[Exercise] For the listing below, output exactly the lines from the line with "IHC photomicrograph has" up to and including the line with "immunohistochemical staining in", and no other lines.

[Exercise data]
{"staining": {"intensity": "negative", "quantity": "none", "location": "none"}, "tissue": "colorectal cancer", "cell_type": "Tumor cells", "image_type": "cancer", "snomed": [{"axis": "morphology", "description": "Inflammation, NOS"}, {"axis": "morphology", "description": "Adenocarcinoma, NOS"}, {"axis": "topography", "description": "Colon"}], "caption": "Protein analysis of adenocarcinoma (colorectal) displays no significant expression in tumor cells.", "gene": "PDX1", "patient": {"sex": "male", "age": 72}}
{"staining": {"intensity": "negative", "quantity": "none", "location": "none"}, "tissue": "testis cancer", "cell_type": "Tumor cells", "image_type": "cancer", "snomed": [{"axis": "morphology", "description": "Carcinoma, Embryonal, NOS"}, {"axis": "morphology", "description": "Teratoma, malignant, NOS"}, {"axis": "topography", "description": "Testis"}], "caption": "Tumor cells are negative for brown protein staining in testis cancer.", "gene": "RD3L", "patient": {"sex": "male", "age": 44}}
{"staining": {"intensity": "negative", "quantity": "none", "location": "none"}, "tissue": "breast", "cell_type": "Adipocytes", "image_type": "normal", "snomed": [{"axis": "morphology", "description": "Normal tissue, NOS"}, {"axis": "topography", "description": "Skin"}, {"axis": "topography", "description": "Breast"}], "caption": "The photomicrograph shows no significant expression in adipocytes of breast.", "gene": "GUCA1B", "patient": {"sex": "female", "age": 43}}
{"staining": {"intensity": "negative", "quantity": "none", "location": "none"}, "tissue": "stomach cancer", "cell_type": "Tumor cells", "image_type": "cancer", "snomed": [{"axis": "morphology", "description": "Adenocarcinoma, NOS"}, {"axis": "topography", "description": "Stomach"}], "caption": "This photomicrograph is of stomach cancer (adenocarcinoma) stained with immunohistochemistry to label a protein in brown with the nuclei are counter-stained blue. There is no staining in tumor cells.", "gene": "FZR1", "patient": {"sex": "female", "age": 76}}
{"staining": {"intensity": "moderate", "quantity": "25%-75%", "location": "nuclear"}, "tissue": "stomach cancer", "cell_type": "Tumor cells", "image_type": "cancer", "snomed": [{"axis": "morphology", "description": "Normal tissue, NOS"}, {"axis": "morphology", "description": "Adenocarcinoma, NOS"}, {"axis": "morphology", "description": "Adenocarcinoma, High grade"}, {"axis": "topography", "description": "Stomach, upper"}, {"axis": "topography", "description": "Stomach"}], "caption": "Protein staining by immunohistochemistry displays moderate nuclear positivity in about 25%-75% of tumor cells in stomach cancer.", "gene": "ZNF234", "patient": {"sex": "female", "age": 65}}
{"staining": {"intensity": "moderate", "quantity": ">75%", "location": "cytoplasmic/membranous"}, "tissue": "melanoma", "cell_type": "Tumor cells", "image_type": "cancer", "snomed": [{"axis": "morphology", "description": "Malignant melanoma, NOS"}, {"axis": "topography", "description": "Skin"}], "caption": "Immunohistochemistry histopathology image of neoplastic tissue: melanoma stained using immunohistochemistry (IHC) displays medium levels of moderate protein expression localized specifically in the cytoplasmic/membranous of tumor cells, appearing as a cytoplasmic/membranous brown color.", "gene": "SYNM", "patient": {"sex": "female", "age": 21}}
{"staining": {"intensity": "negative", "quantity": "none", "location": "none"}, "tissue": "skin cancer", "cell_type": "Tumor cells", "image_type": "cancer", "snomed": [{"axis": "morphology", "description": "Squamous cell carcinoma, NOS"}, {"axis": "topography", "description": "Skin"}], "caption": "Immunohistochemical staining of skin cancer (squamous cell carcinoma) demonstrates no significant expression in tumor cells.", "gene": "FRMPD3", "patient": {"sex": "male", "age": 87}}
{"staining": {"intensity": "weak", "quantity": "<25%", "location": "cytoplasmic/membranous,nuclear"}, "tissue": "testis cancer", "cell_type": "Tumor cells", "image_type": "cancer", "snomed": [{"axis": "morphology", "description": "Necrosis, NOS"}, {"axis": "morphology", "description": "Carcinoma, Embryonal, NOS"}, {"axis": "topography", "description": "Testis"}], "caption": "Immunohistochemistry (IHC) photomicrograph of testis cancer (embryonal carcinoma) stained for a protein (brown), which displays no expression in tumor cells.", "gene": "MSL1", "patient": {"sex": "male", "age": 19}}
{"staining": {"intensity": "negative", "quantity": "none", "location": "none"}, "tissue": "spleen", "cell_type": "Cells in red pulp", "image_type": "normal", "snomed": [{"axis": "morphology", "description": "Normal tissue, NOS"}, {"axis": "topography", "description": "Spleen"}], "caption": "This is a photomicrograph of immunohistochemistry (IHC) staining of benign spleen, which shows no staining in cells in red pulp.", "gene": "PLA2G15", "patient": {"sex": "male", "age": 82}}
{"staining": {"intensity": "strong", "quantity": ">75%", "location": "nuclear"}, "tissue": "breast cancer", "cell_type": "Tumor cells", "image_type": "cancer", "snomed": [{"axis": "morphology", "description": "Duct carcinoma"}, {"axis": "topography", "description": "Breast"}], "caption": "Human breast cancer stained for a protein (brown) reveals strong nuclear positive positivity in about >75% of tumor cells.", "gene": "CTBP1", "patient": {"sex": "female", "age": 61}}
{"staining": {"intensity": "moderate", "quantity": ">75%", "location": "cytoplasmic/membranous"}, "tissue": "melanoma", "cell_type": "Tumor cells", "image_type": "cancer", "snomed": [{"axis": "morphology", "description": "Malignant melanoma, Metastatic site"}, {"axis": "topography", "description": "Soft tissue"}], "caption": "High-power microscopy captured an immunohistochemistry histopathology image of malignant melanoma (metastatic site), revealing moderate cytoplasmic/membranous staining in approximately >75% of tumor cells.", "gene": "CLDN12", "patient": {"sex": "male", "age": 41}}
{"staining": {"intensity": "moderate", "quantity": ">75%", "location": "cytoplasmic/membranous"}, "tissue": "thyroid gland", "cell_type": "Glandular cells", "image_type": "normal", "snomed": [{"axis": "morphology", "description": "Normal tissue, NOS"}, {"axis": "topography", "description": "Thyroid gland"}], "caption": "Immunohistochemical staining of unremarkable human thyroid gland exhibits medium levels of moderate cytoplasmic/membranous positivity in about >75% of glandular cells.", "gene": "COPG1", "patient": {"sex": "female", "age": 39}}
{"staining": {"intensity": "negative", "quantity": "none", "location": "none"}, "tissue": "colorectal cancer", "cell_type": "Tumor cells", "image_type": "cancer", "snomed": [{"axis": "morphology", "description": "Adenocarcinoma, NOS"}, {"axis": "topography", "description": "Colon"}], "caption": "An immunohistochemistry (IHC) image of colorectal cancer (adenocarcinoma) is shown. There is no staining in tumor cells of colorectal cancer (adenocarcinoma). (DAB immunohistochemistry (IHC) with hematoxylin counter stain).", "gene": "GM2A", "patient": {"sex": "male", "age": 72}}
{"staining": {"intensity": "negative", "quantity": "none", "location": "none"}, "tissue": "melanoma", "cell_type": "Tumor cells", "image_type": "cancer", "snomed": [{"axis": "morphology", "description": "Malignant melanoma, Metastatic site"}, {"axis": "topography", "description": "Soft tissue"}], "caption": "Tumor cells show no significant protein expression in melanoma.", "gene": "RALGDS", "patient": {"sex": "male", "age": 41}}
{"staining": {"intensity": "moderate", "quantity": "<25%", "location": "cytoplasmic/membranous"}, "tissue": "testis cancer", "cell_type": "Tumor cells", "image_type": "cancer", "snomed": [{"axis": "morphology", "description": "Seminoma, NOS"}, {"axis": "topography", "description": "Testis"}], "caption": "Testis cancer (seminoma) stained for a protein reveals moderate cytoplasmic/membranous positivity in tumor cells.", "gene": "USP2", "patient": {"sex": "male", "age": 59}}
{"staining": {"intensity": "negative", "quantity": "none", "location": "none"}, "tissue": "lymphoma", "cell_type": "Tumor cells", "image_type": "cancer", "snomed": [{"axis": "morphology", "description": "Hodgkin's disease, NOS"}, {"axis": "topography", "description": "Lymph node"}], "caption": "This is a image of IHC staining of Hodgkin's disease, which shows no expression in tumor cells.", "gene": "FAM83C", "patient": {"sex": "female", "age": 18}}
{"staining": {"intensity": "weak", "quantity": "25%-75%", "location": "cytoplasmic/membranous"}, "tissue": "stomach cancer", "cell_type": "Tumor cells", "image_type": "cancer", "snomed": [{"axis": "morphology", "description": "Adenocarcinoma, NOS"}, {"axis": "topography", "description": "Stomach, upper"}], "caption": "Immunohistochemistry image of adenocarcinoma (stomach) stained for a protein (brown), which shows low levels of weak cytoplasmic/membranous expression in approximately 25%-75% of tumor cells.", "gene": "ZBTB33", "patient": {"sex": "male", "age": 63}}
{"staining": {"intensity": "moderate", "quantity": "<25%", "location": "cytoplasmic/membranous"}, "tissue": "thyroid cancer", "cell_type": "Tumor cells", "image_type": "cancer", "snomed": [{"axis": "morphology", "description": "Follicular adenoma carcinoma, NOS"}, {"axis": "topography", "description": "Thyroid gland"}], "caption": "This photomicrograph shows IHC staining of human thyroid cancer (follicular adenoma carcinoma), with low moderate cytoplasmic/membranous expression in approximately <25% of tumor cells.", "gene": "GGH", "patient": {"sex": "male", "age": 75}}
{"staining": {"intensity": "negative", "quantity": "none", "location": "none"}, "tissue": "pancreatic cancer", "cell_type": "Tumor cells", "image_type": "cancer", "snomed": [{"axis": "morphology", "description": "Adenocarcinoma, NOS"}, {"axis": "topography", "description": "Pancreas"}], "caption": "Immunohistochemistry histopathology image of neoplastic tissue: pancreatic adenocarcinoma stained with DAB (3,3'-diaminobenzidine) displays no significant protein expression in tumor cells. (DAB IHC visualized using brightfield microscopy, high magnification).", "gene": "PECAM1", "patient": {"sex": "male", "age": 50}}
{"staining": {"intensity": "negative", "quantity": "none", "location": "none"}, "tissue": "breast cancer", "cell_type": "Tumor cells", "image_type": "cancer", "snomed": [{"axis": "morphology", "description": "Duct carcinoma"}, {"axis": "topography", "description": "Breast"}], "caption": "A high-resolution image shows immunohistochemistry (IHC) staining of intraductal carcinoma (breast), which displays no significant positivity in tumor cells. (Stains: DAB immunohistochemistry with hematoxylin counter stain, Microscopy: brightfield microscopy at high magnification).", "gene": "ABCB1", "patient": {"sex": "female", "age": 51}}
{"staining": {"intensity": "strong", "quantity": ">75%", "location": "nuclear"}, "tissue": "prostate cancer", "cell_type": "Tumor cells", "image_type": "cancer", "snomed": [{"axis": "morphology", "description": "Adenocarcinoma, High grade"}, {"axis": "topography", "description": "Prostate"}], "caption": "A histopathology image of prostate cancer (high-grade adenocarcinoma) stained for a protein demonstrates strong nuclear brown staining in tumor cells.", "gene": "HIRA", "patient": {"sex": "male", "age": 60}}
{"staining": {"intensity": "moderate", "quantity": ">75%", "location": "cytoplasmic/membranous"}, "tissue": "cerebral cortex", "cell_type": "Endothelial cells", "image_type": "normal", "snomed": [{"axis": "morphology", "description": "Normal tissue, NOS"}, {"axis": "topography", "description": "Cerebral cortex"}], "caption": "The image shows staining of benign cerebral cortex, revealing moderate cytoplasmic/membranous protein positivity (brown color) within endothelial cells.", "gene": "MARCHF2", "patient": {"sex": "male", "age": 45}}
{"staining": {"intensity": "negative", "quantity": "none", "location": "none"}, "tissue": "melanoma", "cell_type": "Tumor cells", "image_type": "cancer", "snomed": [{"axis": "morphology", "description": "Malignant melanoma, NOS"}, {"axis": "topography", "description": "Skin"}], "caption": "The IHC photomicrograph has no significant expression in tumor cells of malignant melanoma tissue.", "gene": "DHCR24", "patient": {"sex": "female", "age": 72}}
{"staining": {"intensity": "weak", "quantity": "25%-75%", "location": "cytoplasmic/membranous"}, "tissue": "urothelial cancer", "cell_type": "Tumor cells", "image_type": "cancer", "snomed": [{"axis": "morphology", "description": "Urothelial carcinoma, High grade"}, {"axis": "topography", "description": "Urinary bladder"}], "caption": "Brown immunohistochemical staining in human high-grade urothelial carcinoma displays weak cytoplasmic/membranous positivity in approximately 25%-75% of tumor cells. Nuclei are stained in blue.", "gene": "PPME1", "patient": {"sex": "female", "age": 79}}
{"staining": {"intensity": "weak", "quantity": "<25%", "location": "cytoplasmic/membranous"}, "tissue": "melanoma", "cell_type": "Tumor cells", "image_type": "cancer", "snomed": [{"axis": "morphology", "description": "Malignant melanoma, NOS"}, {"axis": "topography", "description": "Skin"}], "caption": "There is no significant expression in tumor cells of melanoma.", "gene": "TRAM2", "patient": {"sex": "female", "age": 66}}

[Your solution]
{"staining": {"intensity": "negative", "quantity": "none", "location": "none"}, "tissue": "melanoma", "cell_type": "Tumor cells", "image_type": "cancer", "snomed": [{"axis": "morphology", "description": "Malignant melanoma, NOS"}, {"axis": "topography", "description": "Skin"}], "caption": "The IHC photomicrograph has no significant expression in tumor cells of malignant melanoma tissue.", "gene": "DHCR24", "patient": {"sex": "female", "age": 72}}
{"staining": {"intensity": "weak", "quantity": "25%-75%", "location": "cytoplasmic/membranous"}, "tissue": "urothelial cancer", "cell_type": "Tumor cells", "image_type": "cancer", "snomed": [{"axis": "morphology", "description": "Urothelial carcinoma, High grade"}, {"axis": "topography", "description": "Urinary bladder"}], "caption": "Brown immunohistochemical staining in human high-grade urothelial carcinoma displays weak cytoplasmic/membranous positivity in approximately 25%-75% of tumor cells. Nuclei are stained in blue.", "gene": "PPME1", "patient": {"sex": "female", "age": 79}}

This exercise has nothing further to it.